**QUOTED PASSAGE:**
Twenty-Seventh Sunday in Ordinary Time (B) or 10:2-12
One of the difficult things about growing up is that we don't all do it at the same time. A little girl asks, "Daddy, where was I when you were a little boy?" The question prompts Dad to look in the direction of her twelve-year old brother and he recalls his own early adolescence. He decides that now is the time for the bold action. "Son," he says solemnly, "I think its time we had a little man-to-man talk. I would like to discuss some of the facts of life with you." To which the boy replies, "Sure Dad, what is it you want to know?"
Parents are fond of prefacing words of wisdom to their children with "When I was your age..." But what follows often indicates they forget that they were their children's age in a far different age. In the last three decades, the pace of change has quickened to the point that a new era is born in the short space of a generation. Whoever coined the phrase, "generation gap," was not engaged in idle fantasizing. If you are middle-aged or over, TV was not part of your adolescent experience. Today, our four-year-olds can be heard singing beer and deodorant commercials. When you reached driving age, two cars in one family was a first-rate status symbol. Today, two cars are generally regarded as a near necessity. When the tank was empty, you asked your father for a little cash. Today, your teenager borrows you credit card. Thirty years ago, "Children should be seen and not heard," was still a standard family cliche'. But who would dream of trying that one today? And whatever happened to the crew-cut?
Viewed in this manner, youth is a time of life conditioned by the times. But times change, now more rapidly than ever before, and so does the experience of youth.

**ACTIVITY 1:**
Reproduce the part of the homily about growing up that begins at the words "Viewed in this" and stops after "experience of youth.".
**ACTIVITY 2:**
Take the homily about growing up and the generation gap further, picking up right after its last sentence.
The material that comes next has no role in this work.

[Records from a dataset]

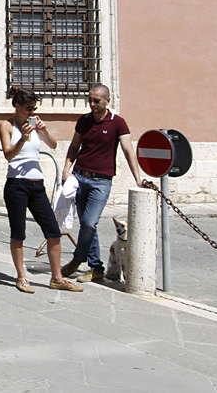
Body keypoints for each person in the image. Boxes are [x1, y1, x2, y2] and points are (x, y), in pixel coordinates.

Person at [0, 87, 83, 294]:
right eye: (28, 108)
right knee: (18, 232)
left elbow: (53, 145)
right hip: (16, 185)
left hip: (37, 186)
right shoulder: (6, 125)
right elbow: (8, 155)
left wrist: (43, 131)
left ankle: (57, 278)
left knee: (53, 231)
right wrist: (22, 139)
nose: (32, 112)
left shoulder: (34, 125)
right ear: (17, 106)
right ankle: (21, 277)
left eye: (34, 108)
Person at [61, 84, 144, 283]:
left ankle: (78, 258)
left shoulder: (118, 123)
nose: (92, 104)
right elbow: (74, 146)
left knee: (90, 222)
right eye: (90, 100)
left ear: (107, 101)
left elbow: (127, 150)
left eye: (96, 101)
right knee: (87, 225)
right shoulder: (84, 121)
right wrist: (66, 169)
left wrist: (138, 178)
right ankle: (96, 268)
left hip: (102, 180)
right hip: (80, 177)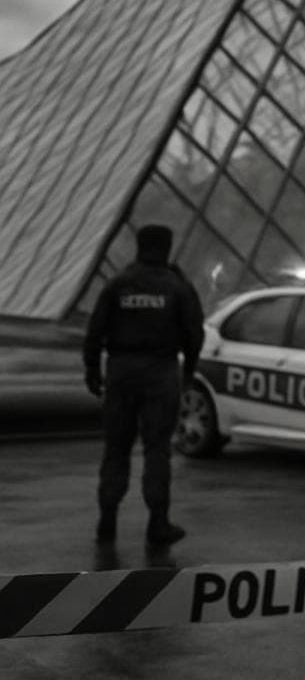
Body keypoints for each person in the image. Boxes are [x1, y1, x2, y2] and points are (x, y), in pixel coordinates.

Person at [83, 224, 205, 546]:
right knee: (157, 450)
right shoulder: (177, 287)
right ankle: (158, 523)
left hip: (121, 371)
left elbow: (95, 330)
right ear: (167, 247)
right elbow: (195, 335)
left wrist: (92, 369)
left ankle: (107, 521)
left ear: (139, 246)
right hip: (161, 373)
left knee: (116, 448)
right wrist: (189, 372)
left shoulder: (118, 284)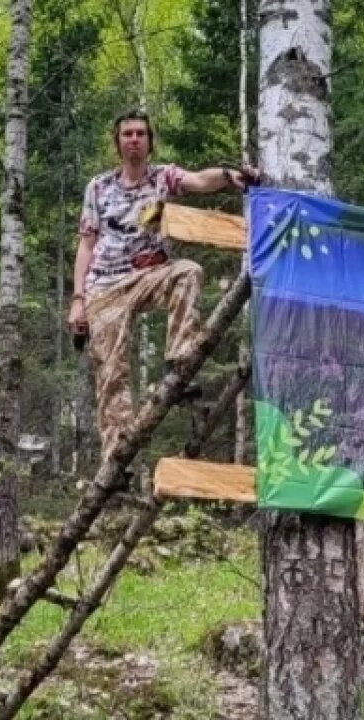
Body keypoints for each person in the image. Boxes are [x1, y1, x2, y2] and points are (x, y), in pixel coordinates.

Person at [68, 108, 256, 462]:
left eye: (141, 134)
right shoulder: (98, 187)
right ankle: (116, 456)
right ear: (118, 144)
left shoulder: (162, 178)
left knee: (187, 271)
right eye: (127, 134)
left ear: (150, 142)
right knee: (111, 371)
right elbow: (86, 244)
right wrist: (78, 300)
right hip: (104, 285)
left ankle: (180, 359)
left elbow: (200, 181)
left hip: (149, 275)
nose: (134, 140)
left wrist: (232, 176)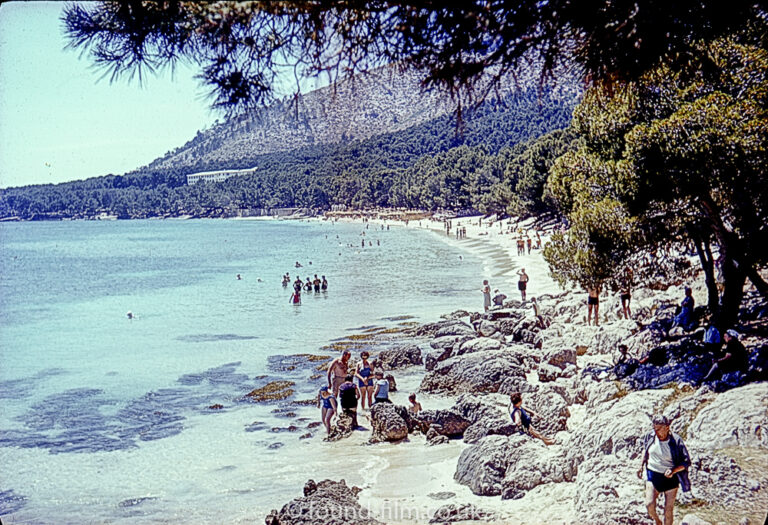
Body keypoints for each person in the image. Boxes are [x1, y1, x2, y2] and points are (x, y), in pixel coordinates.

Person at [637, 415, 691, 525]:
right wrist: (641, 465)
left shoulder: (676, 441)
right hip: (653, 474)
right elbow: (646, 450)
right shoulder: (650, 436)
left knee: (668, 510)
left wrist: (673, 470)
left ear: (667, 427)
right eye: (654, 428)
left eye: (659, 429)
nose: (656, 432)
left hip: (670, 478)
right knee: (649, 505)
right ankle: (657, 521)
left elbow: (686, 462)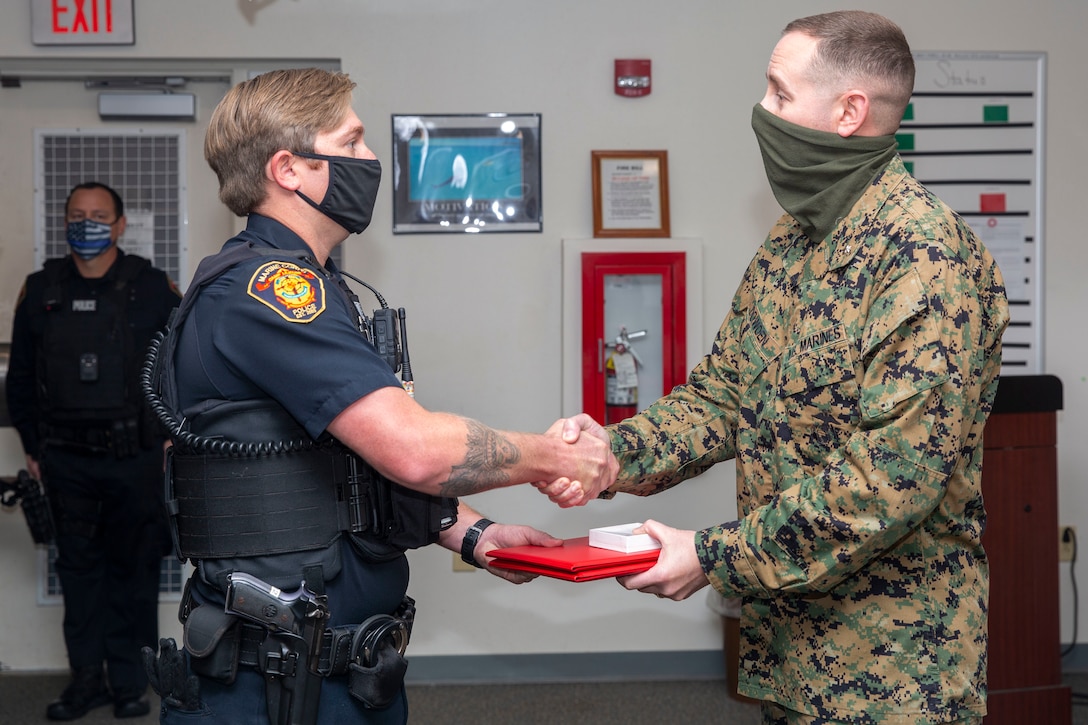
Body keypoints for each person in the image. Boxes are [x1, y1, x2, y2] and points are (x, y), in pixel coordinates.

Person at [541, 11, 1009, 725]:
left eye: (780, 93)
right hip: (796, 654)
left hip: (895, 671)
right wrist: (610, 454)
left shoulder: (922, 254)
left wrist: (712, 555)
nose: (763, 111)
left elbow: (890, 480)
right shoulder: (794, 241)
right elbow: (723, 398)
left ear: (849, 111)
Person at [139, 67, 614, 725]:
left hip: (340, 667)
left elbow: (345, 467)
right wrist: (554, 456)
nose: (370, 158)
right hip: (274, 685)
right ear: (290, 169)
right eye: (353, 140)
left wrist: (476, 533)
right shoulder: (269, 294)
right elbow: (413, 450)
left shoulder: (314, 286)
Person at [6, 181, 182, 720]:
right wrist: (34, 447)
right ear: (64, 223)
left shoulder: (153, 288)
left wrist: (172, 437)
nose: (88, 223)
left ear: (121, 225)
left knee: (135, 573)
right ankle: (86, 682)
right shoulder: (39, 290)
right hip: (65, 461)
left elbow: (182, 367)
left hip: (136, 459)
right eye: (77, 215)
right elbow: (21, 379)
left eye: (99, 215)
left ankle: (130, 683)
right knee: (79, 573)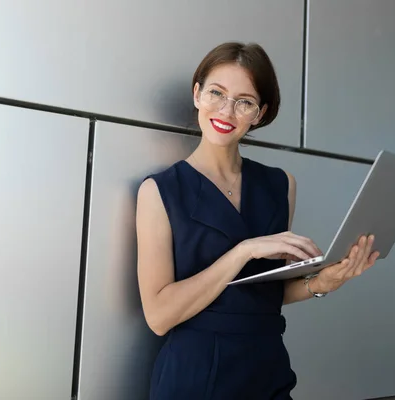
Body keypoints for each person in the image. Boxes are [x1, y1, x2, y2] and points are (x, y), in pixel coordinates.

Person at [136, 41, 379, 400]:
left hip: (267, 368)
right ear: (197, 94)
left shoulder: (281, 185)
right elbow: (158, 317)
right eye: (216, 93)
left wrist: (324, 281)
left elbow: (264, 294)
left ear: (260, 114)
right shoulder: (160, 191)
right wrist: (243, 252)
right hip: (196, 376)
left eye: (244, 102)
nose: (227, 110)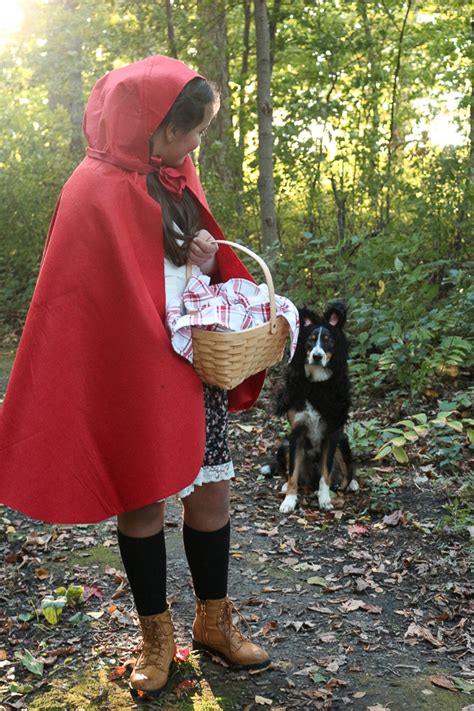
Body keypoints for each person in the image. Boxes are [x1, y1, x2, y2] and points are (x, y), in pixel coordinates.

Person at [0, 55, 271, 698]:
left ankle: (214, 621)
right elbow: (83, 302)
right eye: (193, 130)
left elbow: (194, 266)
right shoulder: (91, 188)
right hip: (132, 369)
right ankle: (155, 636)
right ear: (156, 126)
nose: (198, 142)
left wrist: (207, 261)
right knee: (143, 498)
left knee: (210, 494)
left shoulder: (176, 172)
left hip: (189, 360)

---

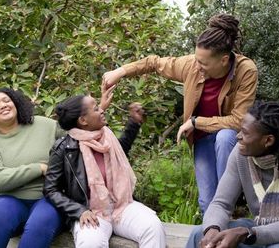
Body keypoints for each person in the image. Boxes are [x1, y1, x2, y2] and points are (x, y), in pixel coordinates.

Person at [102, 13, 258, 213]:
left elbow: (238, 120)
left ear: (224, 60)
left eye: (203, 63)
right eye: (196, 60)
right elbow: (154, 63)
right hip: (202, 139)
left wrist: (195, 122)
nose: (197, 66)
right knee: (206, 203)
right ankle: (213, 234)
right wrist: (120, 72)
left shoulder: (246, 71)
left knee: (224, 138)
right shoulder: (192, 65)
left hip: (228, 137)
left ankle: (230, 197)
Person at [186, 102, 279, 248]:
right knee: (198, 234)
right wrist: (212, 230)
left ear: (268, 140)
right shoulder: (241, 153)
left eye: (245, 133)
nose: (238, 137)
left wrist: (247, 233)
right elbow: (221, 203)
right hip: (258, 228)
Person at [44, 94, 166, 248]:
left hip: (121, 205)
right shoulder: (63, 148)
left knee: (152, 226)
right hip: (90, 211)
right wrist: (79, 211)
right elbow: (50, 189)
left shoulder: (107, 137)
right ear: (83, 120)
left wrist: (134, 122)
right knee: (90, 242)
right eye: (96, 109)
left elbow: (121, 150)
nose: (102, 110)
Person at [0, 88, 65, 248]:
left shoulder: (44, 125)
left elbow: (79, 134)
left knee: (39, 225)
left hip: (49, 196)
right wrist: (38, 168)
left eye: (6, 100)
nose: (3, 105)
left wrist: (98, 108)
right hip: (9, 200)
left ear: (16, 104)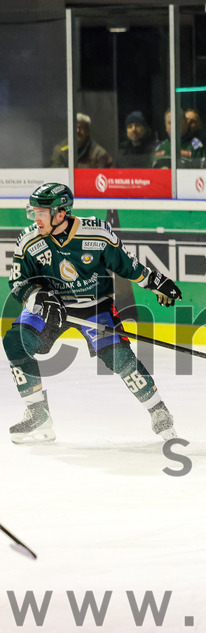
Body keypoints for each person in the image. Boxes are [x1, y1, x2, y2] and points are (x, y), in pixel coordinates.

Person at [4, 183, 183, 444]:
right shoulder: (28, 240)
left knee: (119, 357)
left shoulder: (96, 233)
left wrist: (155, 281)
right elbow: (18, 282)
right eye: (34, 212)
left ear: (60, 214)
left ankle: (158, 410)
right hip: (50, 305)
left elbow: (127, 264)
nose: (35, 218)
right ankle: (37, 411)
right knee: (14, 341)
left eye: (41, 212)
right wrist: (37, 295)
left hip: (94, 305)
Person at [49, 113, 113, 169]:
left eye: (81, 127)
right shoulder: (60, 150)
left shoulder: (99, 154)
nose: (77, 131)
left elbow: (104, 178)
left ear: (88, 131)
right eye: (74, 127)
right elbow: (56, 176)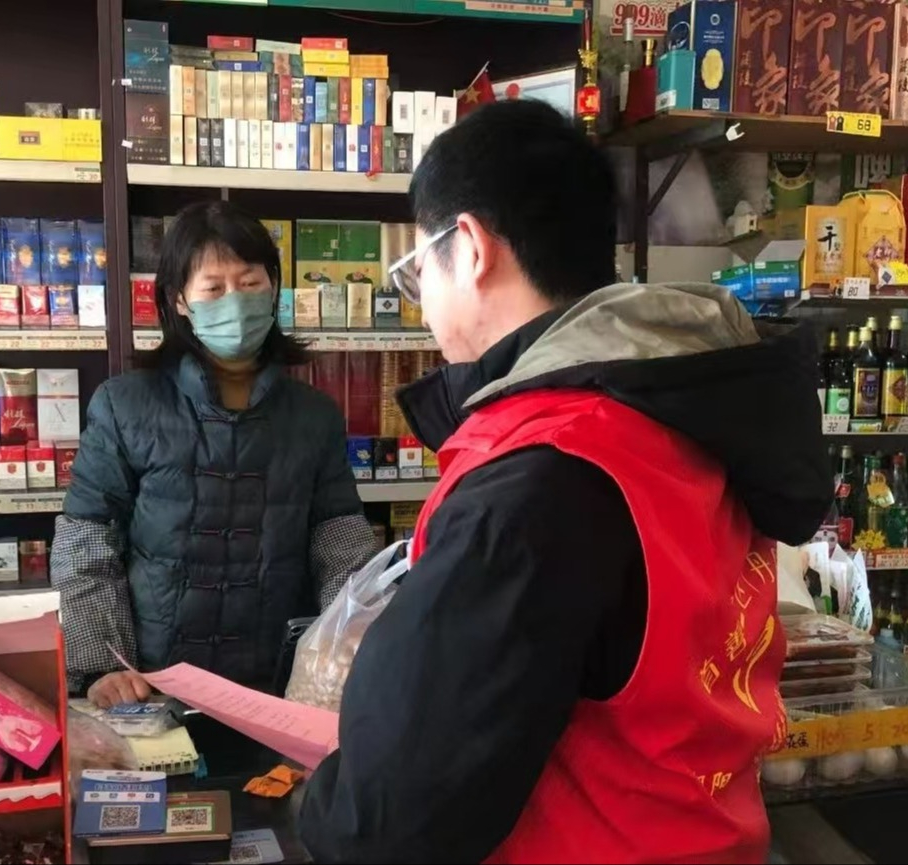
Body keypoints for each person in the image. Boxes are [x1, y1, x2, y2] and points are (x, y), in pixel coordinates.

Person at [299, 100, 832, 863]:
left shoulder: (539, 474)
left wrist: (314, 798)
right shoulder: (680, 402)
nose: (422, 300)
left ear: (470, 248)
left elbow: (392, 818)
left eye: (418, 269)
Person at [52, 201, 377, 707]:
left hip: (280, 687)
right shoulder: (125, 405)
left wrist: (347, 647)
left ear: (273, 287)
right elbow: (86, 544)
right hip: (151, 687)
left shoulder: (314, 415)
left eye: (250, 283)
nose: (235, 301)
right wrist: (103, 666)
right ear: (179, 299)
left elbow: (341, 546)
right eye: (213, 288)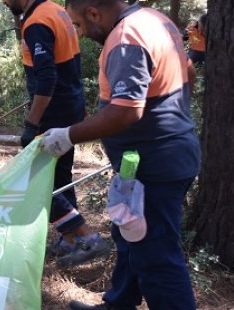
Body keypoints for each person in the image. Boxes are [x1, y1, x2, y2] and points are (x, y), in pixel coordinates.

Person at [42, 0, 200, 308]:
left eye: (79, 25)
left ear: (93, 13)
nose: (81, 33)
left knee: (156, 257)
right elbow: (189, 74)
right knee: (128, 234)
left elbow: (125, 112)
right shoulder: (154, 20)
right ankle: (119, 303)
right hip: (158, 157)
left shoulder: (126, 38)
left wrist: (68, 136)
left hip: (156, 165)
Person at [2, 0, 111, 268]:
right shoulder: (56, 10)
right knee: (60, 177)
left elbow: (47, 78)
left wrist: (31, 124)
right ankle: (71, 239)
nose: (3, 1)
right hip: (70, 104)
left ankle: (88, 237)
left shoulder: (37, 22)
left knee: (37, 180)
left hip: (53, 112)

**EXPECTED ANSWER 1:**
Viewed in this manner, youth is a time of life conditioned by the times. But times change, now more rapidly than ever before, and so does the experience of youth.

**EXPECTED ANSWER 2:**
In our Gospel Lesson, Jesus informs us that the Kingdom of God belongs to youth: "Let the children come to Me and do not hinder them. It is to just such as these that the Kingdom of God belongs" (Mk.l0: 14). Do we have cause to wonder at this? Who are the model children we must emulate in staking our claim to the Kingdom? Obviously, the experience of youth in Jesus' time would bear little resemblance to the growing-up experience of our own children. Could it be that each of us is expected to revert back to his or her own particular time of youth? Or are we to look to the lives of the saints for clues? (In point of fact, some saints were frightful rascals in their younger days!) The answer, of course, is none of these. Jesus is not speaking of youth as a time of life. Jesus is speaking of a state of mind and heart, a quality of life we can aspire to, regardless of age. It is not a matter of rosy cheeks; it is a matter of the will to "seek first the Kingdom of God" in the spirit of youthful enthusiasm and imagination and wide-eyed expectation. Youth, in this Gospel sense, means to approach life in the spirit of adventure and to live in a way which says, "I'm really going someplace." Years may wrinkle the skin, but lack of enthusiasm for life's journey wrinkles the soul.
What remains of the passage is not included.